К счастью, в кантине сегодня было немноголюдно. Выбрав столик в углу, Таня села спиной к залу и быстро поела, не поднимая глаз от тарелки. Меню обычное – протертый суп, кусок жареного мяса с картофельным пюре, шпинат, стакан зеленого компота из консервированного ревеня. Покончив с едой, она вышла в сад; оставалось еще полчаса свободного времени.

В саду было знойно и безветренно. Нещадно палило полуденное солнце; небо оставалось таким же безоблачным. Грозы, видно, не будет.

Давно уже Таня не чувствовала себя так плохо. Эта жара и нервное напряжение оглушили ее, она сейчас не испытывала ничего, кроме усталости и мертвящей апатии. Паутина, в которую она попала, стягивалась вокруг нее все туже и туже, скоро уже нельзя будет пошевелить пальцем; просто чудовищно, как иногда обстоятельства оплетают человека.

И теперь уже никак отсюда не вырваться. Если она передаст Кривошипу то, что рассказал ей фон Венк, – ну, относительно Кранца, – он будет в восторге. Скажет: «Вот и прекрасно, твое положение укрепляется, нужно это использовать». Как использовать? Втираться в доверие к зондерфюреру, принимать его приглашения? Господи, чем все это кончится...

Если Сережа и Дядясаша знают, что она осталась в оккупации, они, уж конечно, представляют себе всякие ужасы. Воображение рисует им ее где-нибудь в трудовом лагере или на военном заводе, грязную, измученную голодом и непосильным трудом. Но того, что есть на самом деле, не придумает никакая фантазия.

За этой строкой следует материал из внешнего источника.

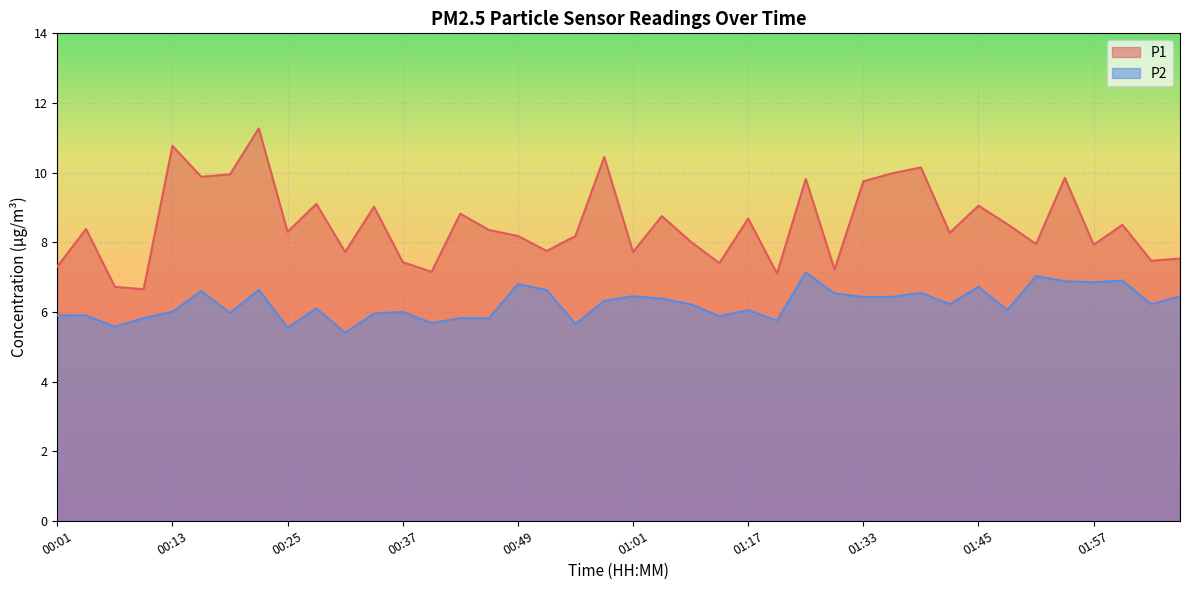

How many lines are shown in the chart?

2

Где сейчас одноклассницы, год назад сдававшие вместе с ней выпускные экзамены? Люсю угнали на каторгу, Инка Вернадская – «профессорша» – моет полы в зольдатенхайме, Наташу Громову еще зимой арестовали за уклонение от регистрации на бирже труда. Ариша Лисиченко торгует на базаре какими-то пирожками – с тех пор, как заболел Петр Гордеич. Хохотушку Галку Полещук отправили работать в госхоз, она там попыталась организовать какой-то протест и была до полусмерти избита комендантом. Иза Бернштам расстреляна в Казенном лесу, в карьере за Архиерейскими прудами.

А она жива и здорова, и вообще у нее не жизнь, а сказка. Стоит только посмотреть, как она сейчас выглядит – чистенькая, в свежеотутюженной белоснежной блузочке, с легкими и пушистыми от французского шампуня волосами, красиво причесанная в парикмахерской комиссариата. На ней юбка того покроя, который в сорок втором году носят все модницы Западной Европы, очень узкая и короткая (фон Венк уверяет, что эта мода продиктована экономическими соображениями), и датские спортивные туфли на толстой резиновой подошве, удобные и элегантные. Фрау Дитрих на этот счет очень строга и Тане влетало уже дважды – раз за болтающуюся на нитке пуговку и раз за то, что шов на чулке съехал немножко в сторону. Словом, хочешь не хочешь, а будь как картинка.

Вот она и сидит – картинка из модного журнала – в тихом, словно заколдованном саду под искусно подстриженными липами, где едва слышно журчит далекая музыка, переносный фонтанчик-вертушка разбрызгивает по газону серебряные струйки и на посыпанной белым речным песком дорожке бесшумно шевелятся размытые солнечные пятна. А в ста шагах от нее, в комнатке на третьем этаже бывшего Дворца пионеров, в эту самую минуту человек в сером мундире с черным ромбом на рукаве выдвигает нижний ящик ее письменного стола.

Разумеется, это только предположение. Может быть, никакого «человека в сером» там сейчас нет и сложенные в шестнадцать раз листы с копией докладной записки Заале спокойно лежат там, где она их оставила – вместе с контрольным волоском и графитовыми порошинками. Но кто поручится, что человек не появится завтра? Он может появиться в любую минуту. Она видит его совершенно ясно. На человеке серый китель, черный ромб на рукаве обшит серебряным крученым шнуром, и этим же шнуром выложены на ромбе две буквы: SD -Sicherheitsdienst»[21].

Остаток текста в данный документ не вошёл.